Source data below:

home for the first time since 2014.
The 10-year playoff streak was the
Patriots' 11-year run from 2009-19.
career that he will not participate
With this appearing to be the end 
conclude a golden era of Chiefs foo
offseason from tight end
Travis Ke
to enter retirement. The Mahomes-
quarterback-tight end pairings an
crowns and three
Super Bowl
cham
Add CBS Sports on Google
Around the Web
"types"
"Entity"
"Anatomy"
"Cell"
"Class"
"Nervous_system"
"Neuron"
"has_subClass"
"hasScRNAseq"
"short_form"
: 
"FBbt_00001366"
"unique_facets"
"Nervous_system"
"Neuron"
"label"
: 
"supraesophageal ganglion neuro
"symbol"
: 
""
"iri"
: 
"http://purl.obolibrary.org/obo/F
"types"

End of Source data.
Source data below:

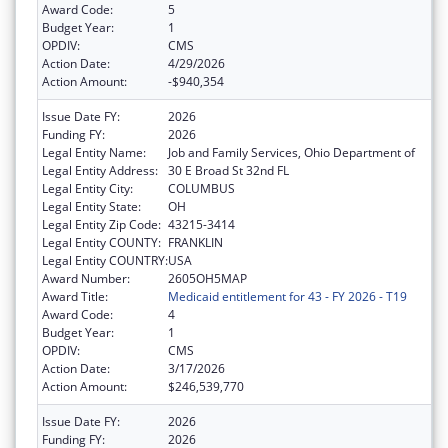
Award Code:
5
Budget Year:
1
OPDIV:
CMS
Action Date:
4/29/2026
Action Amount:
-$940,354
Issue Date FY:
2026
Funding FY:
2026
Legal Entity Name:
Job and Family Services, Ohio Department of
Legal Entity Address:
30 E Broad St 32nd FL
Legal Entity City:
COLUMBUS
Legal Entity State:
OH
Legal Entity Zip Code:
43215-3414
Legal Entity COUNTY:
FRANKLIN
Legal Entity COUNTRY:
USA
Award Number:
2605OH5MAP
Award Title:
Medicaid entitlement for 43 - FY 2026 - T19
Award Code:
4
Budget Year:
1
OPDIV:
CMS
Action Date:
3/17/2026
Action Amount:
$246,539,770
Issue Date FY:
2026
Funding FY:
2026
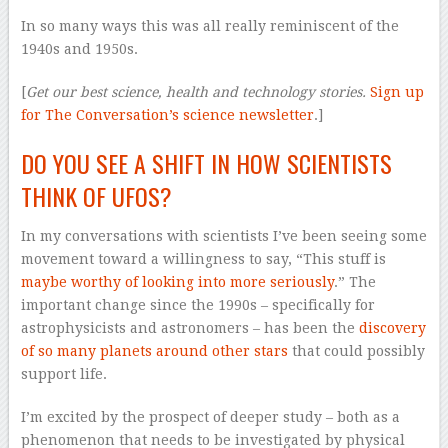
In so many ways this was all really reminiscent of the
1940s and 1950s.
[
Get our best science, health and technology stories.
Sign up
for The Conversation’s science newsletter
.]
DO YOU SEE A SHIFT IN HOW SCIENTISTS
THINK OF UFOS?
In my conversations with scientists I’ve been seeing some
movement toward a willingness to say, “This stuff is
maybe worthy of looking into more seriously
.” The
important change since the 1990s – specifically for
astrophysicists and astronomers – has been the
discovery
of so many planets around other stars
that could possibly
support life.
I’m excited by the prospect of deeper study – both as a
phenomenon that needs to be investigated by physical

End of Source data.

What to work on »
Find each line in the records that contains the word "science", and copy those lines.

Exercise answer »
Get our best science, health and technology stories.
for The Conversation’s science newsletter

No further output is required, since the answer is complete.